2. Because of the critical review, we will not be discussing Beloved for a week. By next Wednesday, you will need to finish all of Part 2. I will warn you that the next few chapters are structurally experimental (aka, tough to understand).

3. Friday will be draft day: If you have a draft going, you'll get more out of the editing. However, if you're stuck, use Friday simply to start.

4. I'm extending the due date of your next poetry response since you already have a big essay due Monday.  You may have all the way until next Tuesday, Feb 17 to complete this poetry response.

Tuesday, February 3, 2015

A.P. Lit Is Writing: February 3, 2015

Focus: How can we develop richer analysis in our timed writing?

1. Warming up by creating your own extended metaphor about the chokecherry tree

Examining the images below, list 4 or 5 distinctive qualities of the chokecherry tree.  If the images aren't quite cutting it for you, you can also include the word "chokecherry" as one of its qualities.







Try turning each of your four or five qualities into a metaphor or simile that connects it (directly or indirectly) to Sethe's scar.  Here's my example:

The red berries are droplets of blood and memory rising from Sethe's almost dead skin.  Anything dead coming back to life hurts.

2. Tackling a poetry timed writing


HW:
1. Tomorrow will be our big Beloved day (and our only Socratic of the week), so come prepared by doing the following: Finish Chapter 1 in Part 2.  For your reading ticket, you can choose from the following:

a. A found poem using words and phrases from the chapter; please include a short paragraph explaining what larger ideas you were exploring through creating this poem.

b. A character analysis; draw in specific passages from the chapter to support your thoughts.

c. A short metacognitive on an important paragraph or page from the reading.

2. Friday will be draft day: If you have a draft going, you'll get more out of the editing.
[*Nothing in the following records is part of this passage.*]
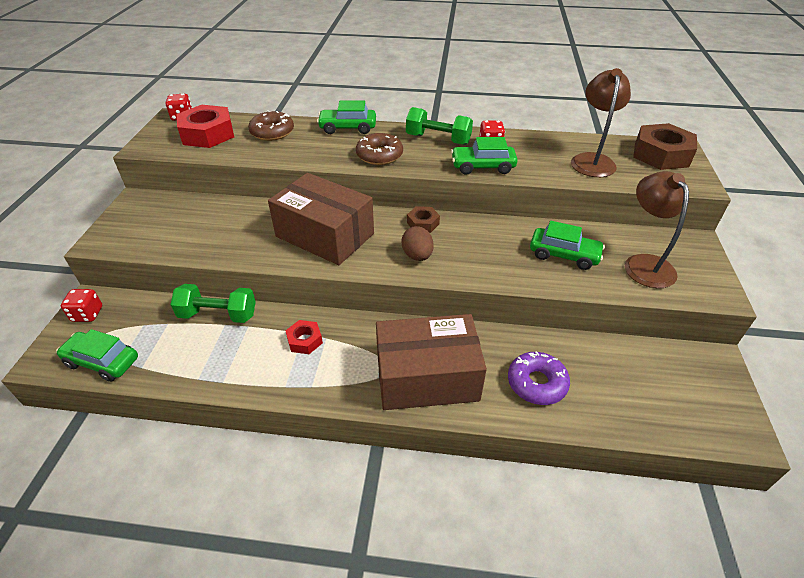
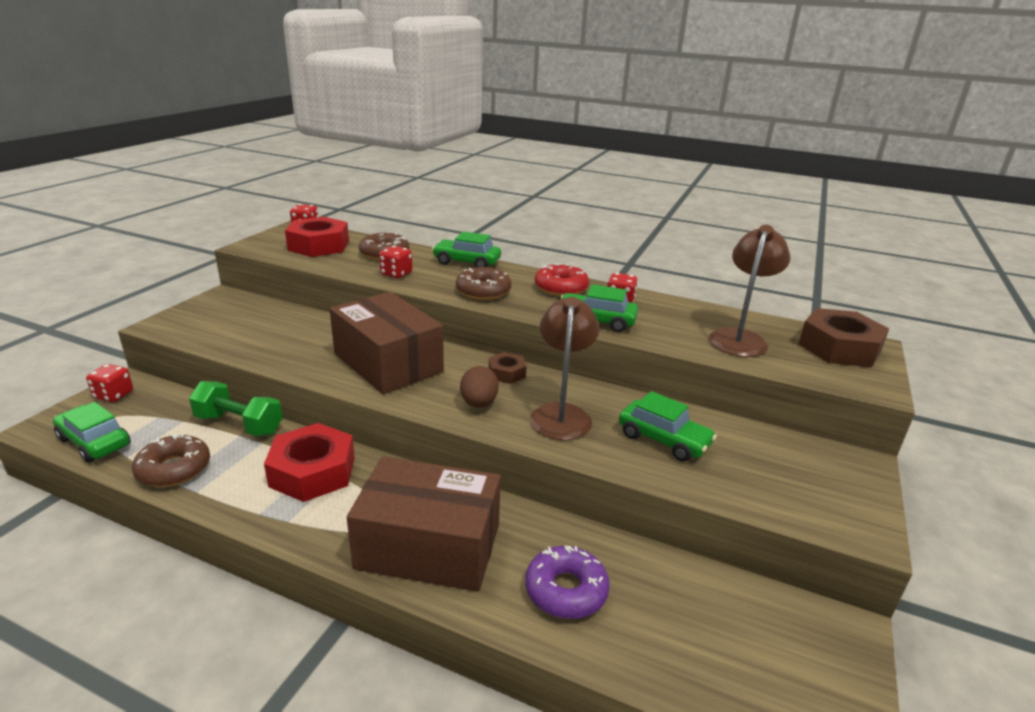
camera: 15 degrees right, 15 degrees down
red nut [285,320,323,354] -> red nut [264,423,355,502], size x1.93
green dumbbell [406,107,473,145] -> red donut [535,263,589,296]
brown lamp [625,171,689,288] -> brown lamp moved to [530,297,599,440]
none -> brown donut [132,434,210,487]
none -> red dice [379,246,413,278]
However, if you're stuck, use Friday simply to start.

3. I'm extended the due date of your next poetry response since you already have a big essay due Monday.  You may have all the way until next Tuesday, Feb 17 to complete this poetry response.

Monday, February 2, 2015

A.P. Lit Is Evaluating: February 2, 2015

Focus: What does it mean to be critically evaluative?

1. Warming up with happy Monday thoughts...Boom cards, anyone?

2. Exploring Bloom's pyramid of cognition and applying it to a published review of Beloved




3. Discovering the Critical Review page on Ms. Leclaire's website

a. Reading Sample #1 for style: What words and phrases show evaluation?

b. Reading Sample #2 for structure: What is the purpose of each paragraph?

4. Trying it out your evaluative cognition and style by creating a positive and negative review of a class

HW:
1. Calling all critical review books!  Time to finish up those bad boys so that you have time to write your essay, which is due February 9 (that's two weeks from now).

2. For Wednesday, finish Chapter 1 in Part 2.  For your reading ticket, you can choose from the following:

a. A found poem using words and phrases from the chapter; please include a short paragraph explaining what larger ideas you were exploring through creating this poem.

b. A character analysis; draw in specific passages from the chapter to support your thoughts.

c. A short metacognitive on an important paragraph or page from the reading.